Comunque, davvero, da tutti mi aspetterei una critica sul modo di vestirsi di Carancini, tranne che da Cerasi.
@Axel
Fai commistione: Marchionne lavora nel settore privato.
Se Marchionne lavorava da come Vigile Urbano, come Cameriere, come infrmiere, ecc. poteva essere anche un premio nobel per la scienza…. Ma sempre in divisa sarebbe andato la lavoro…
Come ho scritto più volte per quanto mi riguarda puoi andare vestito tutto l’anno in ciabattine da mare e canota (quella senza maniche, magari anche con qualche frittella di sugo).
E sono il primo a sostenere che ciascuno è libero di vestirsi come gli pare e di ascoltare la musica che più gli piace e di leggere ciò che vuole, ecc. ecc.
Ma in questo caso mi da estremamente fastidio l’ipocrisia strisciante del Sindaco.
Se SEMPRE (e per anni) fosse andato in giro “casual (anche e SOPRATTUTTO al lavoro) nulla da ridire: sarebbe il suo modo di essere, un Marchionne di Macerata.
Si è sempre vestito così, continua a vestirsi così indipendentemente dove si trova, che carica ricopre, chi incontra……..
Qui invece c’è una doppia veste: fa fintamente quello “vicino al popolo” in camicia o golfino a Macerata ma poi, fuori, istituzionalmente va vestito in giacca e cravatta.
Quindi essere casual non è un suo modo d’essere….
Inoltre, come già scritto, nessuno l’ha costretto a fare il Sindaco quindi se voleva esserer libero di vestirsi come gli pareva poteva continuare a fare l’avvocato…. Ma anche qui dico una cretinata poichè, anche nella sua professione, non si vestiva come gli pareva visto che in udienza non credo sia mai andato vestito sportivo o con le ciabattine da mare.

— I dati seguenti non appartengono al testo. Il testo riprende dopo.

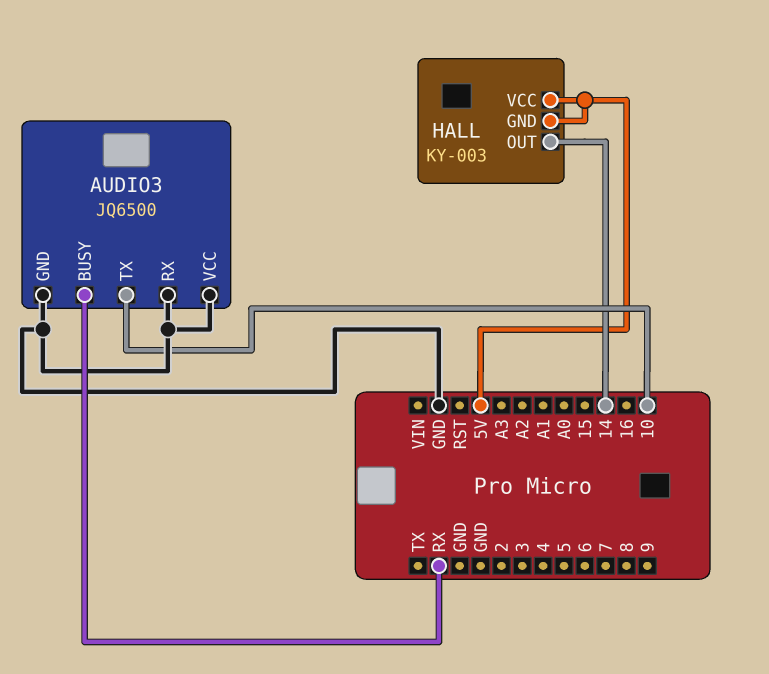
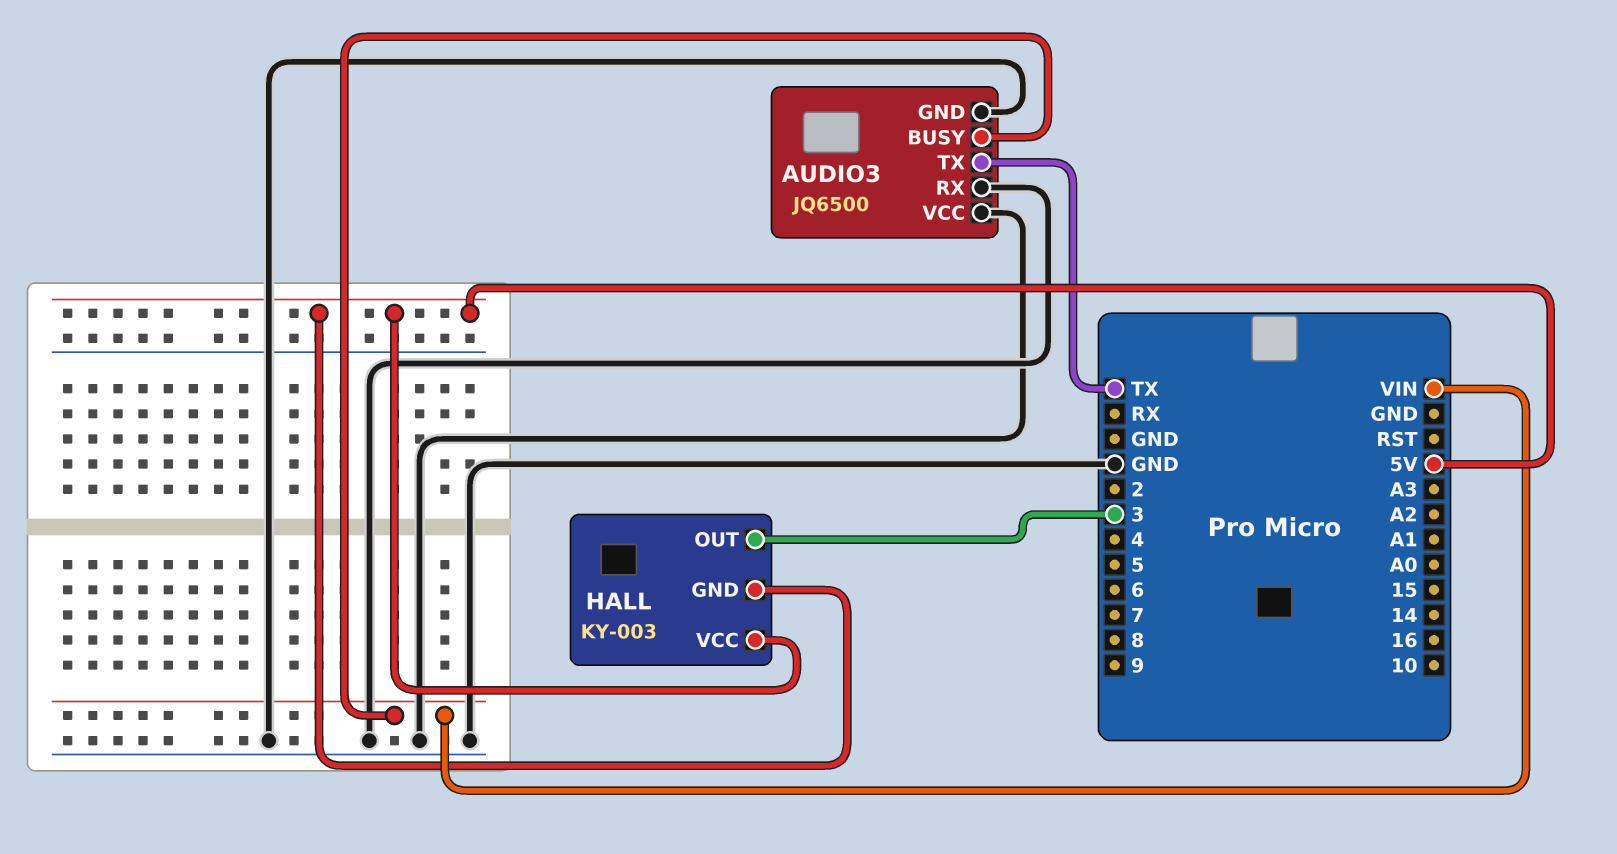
AUDIO3 pin BUSY: RX -> VIN
AUDIO3 pin TX: 10 -> TX
HALL pin OUT: 14 -> 3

Come hoi scritto altrove Cuppoletti, quello che al bar ti accoglieva sempre in tuta da meccanico, quando è stato nominato Cavaliere si è presentato in giacca e cravatta, per rispetto al luogo dove si trovava, per rispetto alle altre persone presenti.
Il suo “essere diverso” si è manifestato nel colore dela giacca e della cravatta, ma in giacca e cravatta ci andava.
Qui Carncini fa lo sportivo per ipocrisia, per far finta di essere quello che non è poichè in altre occasioni -ufficiali- è in giacca e cravatta e camicia perfettamente stirata.
Quindi qui fa l’alternativo, di facciata, mentre per il resto è perfettamente omologato nel ruolo che ricopre.
Quindi, visto che il ruolo che ricopre lo impegna anche a vestirsi in un certo modo, e visto che non mi sembra che gli abbiano puntato una pistola alla tempia per fare il Sindaco e visto che sapeva che istituzionalmente avrebbe dovuto vestire NON casual si adegui…. O sia coerente con il suo (finto) modo di essere e lasci la poltrona.
Ti ho fatto un esempio: se si fosse presentato in canotta e fascia tricolore ad un Matrimonio, che lui celebrava in Comune, ci sarebbero state altissime probabilità che lo sposo, i testimoni o qualche invitato lo prendesse a ceffoni perchè con il suo modo di vestire “casual” insultava i partecipanti, la sua funzione, il ruolo che ricopriva…..
Fa caldo e non gli va di andare in giacca e cravatta a rappresentare l Comune?
Si sente più a suo agio quando fa finta di essere uno “alternativo”?
Preferisce mettersi la canotta mentre lavora?
Liberissimo di farlo, ma cambi mestiere perchè il Sindaco rappresena la cittadinanza è non può andare in giro, istituzinalmente, facendo il grezzo.
Non l’alternativo, non il casual, non il differente: il grezzo.